#### Written task a:
Gather every line in the rows below that contains the string "compare", and copy each one out. Case counts.

#### Extract to read:

[OLPC-Chicago] home schoolers was Re: The Children's Low-Cost Laptop Act - Contact your Illinois Legislators NOW!!!

Edward Cherlin echerlin at gmail.com
Fri Apr 4 13:44:50 EDT 2008


On Fri, Apr 4, 2008 at 8:09 AM, sheila miguez <shekay at pobox.com> wrote:
> On Fri, Apr 4, 2008 at 12:49 AM, Edward Cherlin <echerlin at gmail.com> wrote:
>
>  >  In the Chicago O'Hare airport on my way to PyCon last month, I offered
>  >  a child a chance to try an XO. His mother wouldn't let him touch it,
>  >  because she is a Christian home-schooler. (The boy turned on his
>  >  mother and said, "I hate you." She said, "No, you don't," which is no
>  >  doubt true, but not helpful.)
>
>  Is this a common attitude among home schoolers?

It is common among a certain class of Christian home-schoolers who
don't want their children contaminated by secular culture. I home
schooled my children for entirely other reasons. So, yes, it's fairly
common, but no, it isn't the majority or even close to it.

> I have not written
>  home about PyCon yet because I've been so busy, but I am excited at
>  the prospect of being able to share ideas from the OLPC community with
>  my sister, who is home schooling her kids, and who is also very
>  religious.

As am I, but as a Buddhist. Well, you know your sister better than I
do. And if there is any question, you can always ask her.

>  I was thinking it would be neat if I could buy some XOs for my nieces
>  and nephews (or perhaps some low cost laptops with similar programs,
>  or perhaps even a live cd that they could use on the family desktop)
>  and if any of them enjoyed programming I could provide help (though
>  they live in Texas while I am in Chicago).

You can't currently buy XOs anywhere but on eBay. Yes, there are Live
CDs, http://wiki.laptop.org/go/Live_Cd, and you can also install Sugar
from packages on several varieties of Linux, including Red Hat,
Ubuntu, Debian, Gentoo, SUSE, and Slackware.
http://wiki.laptop.org/go/Category:Installing_Sugar. You can't install
Sugar on Windows, and it is difficult on Macs, but in both cases it is
simple to install on an emulator.
http://wiki.laptop.org/go/Emulating_the_XO

I am on PyCon staff for next year in Chicago. We are discussing
setting up collaborative programming over the Net for the code sprints
next year, and inviting the world in, children included. Yes, you can
program with people in other places if you can get on the same jabber
server. Collaboration is one of the essential features of XO software.

#### Written task b:
Translate this sentence from the mailing-list message about home schoolers into Spanish: "Collaboration is one of the essential features of XO software."

#### Task material:
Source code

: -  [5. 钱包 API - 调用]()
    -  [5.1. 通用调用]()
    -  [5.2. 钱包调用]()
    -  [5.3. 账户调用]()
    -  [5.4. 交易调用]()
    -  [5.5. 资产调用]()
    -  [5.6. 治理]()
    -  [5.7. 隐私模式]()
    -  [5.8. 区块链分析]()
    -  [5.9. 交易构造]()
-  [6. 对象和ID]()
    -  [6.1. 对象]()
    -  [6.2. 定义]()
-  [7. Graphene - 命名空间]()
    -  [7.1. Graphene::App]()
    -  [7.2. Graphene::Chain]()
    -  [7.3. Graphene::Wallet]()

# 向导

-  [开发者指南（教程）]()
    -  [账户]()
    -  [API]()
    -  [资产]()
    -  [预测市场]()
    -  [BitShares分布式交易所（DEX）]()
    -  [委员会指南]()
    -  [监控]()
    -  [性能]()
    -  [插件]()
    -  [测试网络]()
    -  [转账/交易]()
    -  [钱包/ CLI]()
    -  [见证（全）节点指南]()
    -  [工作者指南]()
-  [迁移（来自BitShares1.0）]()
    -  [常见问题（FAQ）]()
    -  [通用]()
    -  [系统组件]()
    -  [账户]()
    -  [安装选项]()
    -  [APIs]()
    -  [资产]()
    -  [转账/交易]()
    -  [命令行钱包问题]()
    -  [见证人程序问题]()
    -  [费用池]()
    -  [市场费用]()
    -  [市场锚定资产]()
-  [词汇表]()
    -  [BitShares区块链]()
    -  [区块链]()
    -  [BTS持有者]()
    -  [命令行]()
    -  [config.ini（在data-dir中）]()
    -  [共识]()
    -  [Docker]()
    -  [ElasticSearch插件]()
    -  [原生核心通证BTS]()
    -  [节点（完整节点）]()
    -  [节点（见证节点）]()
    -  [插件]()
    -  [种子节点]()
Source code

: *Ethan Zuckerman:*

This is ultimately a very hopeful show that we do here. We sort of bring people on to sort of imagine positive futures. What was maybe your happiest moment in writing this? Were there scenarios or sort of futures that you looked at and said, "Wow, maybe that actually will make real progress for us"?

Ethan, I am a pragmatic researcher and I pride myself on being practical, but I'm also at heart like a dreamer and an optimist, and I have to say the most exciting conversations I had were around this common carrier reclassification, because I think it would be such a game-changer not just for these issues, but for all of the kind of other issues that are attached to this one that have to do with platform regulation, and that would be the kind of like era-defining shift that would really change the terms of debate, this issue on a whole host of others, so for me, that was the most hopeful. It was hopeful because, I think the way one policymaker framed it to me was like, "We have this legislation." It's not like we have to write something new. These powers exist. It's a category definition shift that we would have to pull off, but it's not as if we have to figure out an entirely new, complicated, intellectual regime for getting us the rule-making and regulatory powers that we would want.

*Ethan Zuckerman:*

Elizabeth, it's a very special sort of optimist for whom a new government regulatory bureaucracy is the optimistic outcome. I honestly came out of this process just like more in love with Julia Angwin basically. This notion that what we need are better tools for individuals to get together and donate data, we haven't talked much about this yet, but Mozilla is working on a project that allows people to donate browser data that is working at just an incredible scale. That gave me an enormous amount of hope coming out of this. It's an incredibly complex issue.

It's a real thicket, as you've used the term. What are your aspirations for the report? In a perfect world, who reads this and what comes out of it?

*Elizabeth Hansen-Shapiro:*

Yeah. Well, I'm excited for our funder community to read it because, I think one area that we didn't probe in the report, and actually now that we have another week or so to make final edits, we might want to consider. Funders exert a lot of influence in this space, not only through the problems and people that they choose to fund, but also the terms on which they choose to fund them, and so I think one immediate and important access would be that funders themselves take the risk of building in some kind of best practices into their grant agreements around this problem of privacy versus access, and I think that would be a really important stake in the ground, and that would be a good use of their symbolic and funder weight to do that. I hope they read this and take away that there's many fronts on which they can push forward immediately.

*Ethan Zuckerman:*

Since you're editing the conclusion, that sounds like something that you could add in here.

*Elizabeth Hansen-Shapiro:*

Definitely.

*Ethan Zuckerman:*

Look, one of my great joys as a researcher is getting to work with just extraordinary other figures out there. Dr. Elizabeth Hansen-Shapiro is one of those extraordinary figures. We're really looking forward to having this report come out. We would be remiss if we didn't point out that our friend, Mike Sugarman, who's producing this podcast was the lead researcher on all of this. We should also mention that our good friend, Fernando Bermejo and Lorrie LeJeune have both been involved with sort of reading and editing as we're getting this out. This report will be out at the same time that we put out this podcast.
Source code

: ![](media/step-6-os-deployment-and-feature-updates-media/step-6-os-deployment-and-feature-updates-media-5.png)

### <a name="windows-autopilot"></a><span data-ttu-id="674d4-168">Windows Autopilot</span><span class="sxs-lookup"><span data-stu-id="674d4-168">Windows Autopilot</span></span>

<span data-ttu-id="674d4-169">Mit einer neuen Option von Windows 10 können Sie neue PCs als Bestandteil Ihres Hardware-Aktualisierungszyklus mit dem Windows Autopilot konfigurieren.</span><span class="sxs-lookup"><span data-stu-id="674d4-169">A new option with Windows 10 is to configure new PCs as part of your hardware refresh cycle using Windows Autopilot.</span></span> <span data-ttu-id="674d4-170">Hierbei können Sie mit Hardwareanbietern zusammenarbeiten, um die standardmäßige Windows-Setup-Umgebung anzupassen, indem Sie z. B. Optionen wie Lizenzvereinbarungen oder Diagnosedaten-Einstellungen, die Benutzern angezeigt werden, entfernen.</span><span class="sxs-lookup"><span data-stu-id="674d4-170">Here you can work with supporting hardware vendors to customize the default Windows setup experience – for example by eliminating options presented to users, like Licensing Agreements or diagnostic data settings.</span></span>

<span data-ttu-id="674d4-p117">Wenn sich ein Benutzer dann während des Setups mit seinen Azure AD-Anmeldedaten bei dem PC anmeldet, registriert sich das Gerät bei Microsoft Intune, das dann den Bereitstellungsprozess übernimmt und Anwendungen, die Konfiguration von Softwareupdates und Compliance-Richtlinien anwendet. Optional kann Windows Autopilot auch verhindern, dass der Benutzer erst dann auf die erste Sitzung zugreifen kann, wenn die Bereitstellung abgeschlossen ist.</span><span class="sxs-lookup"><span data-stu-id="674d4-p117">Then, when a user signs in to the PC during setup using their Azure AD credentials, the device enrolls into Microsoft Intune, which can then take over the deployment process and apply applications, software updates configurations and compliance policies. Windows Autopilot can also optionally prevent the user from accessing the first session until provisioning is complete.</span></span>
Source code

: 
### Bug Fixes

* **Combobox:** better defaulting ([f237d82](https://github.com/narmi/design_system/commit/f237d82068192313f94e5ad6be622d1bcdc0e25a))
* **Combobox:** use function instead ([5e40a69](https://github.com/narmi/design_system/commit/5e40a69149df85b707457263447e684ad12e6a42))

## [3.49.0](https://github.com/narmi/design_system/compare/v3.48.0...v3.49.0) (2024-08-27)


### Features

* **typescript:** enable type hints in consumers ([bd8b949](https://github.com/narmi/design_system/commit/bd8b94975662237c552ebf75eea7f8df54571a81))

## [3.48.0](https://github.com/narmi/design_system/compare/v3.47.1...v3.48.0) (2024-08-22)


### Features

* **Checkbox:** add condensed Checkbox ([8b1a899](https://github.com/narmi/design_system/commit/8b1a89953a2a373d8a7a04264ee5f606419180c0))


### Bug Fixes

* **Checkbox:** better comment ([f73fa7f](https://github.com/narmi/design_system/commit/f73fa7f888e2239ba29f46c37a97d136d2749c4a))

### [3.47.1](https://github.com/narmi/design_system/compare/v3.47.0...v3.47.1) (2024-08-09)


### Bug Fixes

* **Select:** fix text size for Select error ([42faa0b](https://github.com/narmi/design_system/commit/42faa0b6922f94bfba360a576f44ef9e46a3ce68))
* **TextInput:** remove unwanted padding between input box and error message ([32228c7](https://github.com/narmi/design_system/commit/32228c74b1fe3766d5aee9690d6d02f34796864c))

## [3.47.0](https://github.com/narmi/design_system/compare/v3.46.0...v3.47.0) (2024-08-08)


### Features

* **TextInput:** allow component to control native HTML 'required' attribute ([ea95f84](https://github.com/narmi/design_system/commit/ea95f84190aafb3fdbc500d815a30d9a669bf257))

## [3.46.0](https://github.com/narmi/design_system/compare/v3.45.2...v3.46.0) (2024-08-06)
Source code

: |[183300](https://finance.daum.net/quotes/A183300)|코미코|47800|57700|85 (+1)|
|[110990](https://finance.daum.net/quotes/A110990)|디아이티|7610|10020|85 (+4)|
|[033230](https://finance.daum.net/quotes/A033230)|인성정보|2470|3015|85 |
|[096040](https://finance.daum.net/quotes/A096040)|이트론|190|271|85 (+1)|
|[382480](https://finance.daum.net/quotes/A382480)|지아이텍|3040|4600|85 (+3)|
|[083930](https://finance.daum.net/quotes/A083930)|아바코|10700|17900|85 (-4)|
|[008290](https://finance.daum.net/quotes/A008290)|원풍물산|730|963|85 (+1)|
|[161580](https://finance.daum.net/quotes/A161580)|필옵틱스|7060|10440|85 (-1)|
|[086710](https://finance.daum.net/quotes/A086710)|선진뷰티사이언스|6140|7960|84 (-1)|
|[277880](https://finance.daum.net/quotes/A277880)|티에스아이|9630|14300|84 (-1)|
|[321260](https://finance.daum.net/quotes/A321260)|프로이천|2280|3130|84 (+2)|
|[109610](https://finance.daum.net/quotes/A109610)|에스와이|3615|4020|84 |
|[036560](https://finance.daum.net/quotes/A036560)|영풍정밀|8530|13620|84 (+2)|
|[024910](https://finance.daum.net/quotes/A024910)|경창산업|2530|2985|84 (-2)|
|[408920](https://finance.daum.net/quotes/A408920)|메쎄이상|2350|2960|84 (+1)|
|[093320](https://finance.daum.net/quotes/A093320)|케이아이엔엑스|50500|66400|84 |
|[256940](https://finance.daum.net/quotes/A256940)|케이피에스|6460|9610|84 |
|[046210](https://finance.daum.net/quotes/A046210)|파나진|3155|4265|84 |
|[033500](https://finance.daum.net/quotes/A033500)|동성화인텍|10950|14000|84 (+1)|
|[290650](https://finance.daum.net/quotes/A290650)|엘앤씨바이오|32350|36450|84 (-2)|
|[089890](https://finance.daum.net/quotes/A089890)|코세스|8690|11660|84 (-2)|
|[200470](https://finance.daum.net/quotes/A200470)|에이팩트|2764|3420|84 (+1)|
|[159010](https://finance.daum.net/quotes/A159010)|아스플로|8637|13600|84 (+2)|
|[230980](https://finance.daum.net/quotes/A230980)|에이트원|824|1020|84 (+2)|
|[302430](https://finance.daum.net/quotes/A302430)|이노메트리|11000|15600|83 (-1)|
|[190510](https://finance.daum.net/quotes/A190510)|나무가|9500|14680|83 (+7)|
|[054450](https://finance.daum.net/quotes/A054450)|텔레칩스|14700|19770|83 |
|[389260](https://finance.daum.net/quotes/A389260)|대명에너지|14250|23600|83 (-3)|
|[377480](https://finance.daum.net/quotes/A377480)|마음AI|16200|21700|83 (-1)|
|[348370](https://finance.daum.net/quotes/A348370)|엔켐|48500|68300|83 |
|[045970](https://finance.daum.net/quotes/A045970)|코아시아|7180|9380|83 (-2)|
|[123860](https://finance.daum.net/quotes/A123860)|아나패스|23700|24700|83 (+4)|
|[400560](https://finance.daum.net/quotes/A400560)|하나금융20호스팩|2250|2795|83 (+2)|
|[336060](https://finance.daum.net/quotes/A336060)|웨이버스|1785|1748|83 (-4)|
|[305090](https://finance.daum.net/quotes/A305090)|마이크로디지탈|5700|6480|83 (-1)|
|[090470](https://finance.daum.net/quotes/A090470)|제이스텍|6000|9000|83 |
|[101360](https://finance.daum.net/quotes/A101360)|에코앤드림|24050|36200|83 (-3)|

#### Reply a:
## [3.49.0](https://github.com/narmi/design_system/compare/v3.48.0...v3.49.0) (2024-08-27)
## [3.48.0](https://github.com/narmi/design_system/compare/v3.47.1...v3.48.0) (2024-08-22)
### [3.47.1](https://github.com/narmi/design_system/compare/v3.47.0...v3.47.1) (2024-08-09)
## [3.47.0](https://github.com/narmi/design_system/compare/v3.46.0...v3.47.0) (2024-08-08)
## [3.46.0](https://github.com/narmi/design_system/compare/v3.45.2...v3.46.0) (2024-08-06)

#### Reply b:
La colaboración es una de las características esenciales del software del XO.